*TASKS TO CARRY OUT*:
a: In the passage on Pinus spp. wood residues, do these statements agree with the text? Answer yes or no for each, and quote the exact words that decide it. (i) The elemental analysis in Figure 3d identified carbon, oxygen, silicon and calcium. (ii) The FTIR and SEM characterization contradicts the fiber method's determination of polymeric compounds. (iii) The heating value of the analyzed material was far lower than the values reported in the scientific literature.
b: According to the passage on Pinus spp. wood residues, which table gives the mass percentage of the chemical elements in the residues?
c: Reproduce the part of the passage on Pinus spp. wood residues that runs from "The amount of" up to and including "in Table 5.".

***** PASSAGE SHOWN

On the other hand, Figure 3d shows a semi-quantitative elemental analysis, which made it possible to identify the distribution and content percentage of elements such as carbon (C), oxygen (O), silicon (Si) and calcium (Ca), in representative proportions. This analysis is complemented with the data in Table 3, that shows the mass percentage of the chemical elements present in the Pinus spp. residues.
The previous results show a significant content of polymeric and extractable compounds, which can be linked to the energy content of these residues. Likewise, the morphological structure of the typical fibrous texture of sawdust could favor biomass agglomeration and, consequently, would produce an increase in compressive strength. Biomass waste studies help to predict its agglomeration properties for briquetting [70].
The characterization by FTIR and SEM is consistent with the determination of polymeric compounds by the fiber method. These results are presented in Table 4 as values in determined ranges for each compound with reference to the samples collected for this investigation, which is consistent with the previous characterization.
The amount of wood waste generated in the community of the study shows prominent energy characteristics for the generation of energy through solid biofuels, since the heating value found in the material analyzed for this research is adequate and very similar to those reported in the scientific literature, as shown in Table 5.

**********
***** GIVEN DATA

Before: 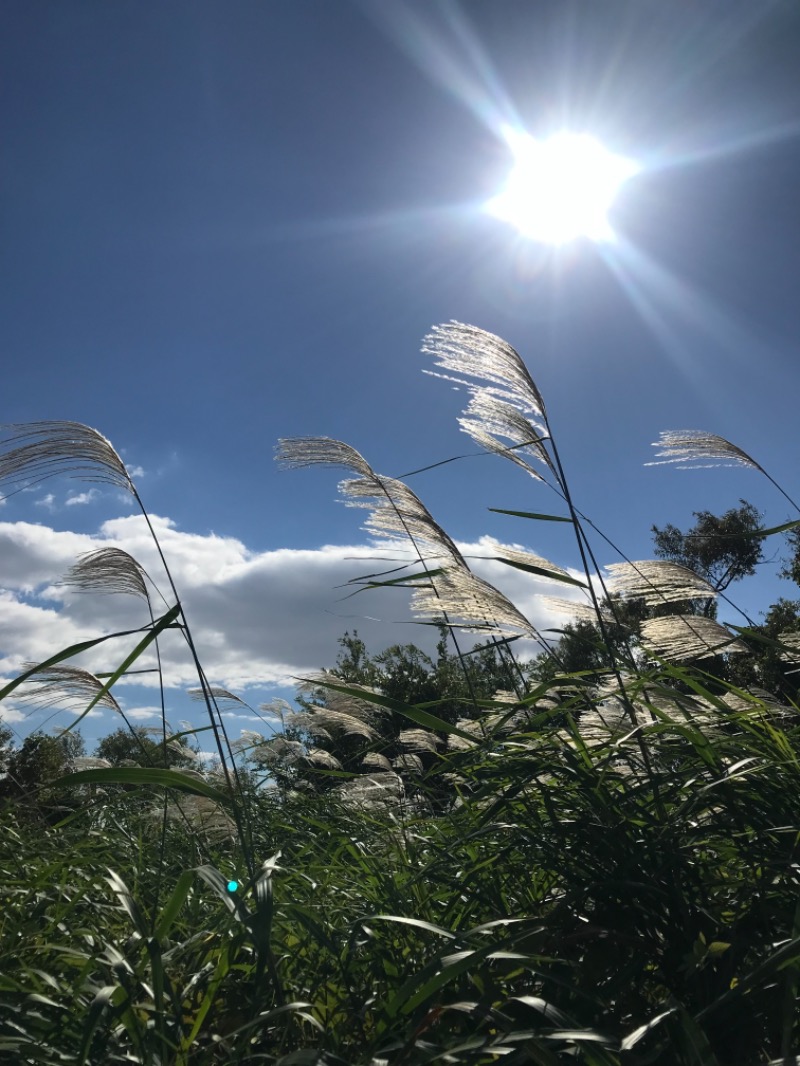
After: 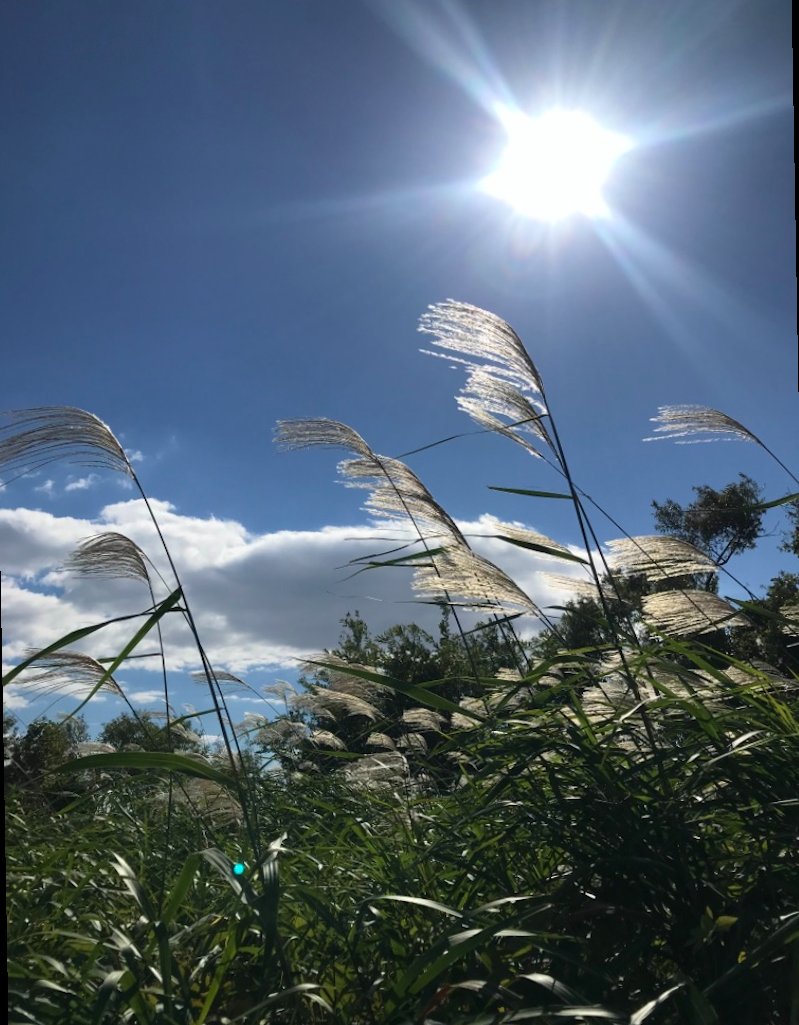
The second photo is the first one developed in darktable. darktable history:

**********

*ACTIVITY ANSWERS*:
a:
(i) Yes: "elements such as carbon (C), oxygen (O), silicon (Si) and calcium (Ca)"
(ii) No: "The characterization by FTIR and SEM is consistent with the determination of polymeric compounds by the fiber method."
(iii) No: "the heating value found in the material analyzed for this research is adequate and very similar to those reported in the scientific literature"

b: Table 3.

c:
The amount of wood waste generated in the community of the study shows prominent energy characteristics for the generation of energy through solid biofuels, since the heating value found in the material analyzed for this research is adequate and very similar to those reported in the scientific literature, as shown in Table 5.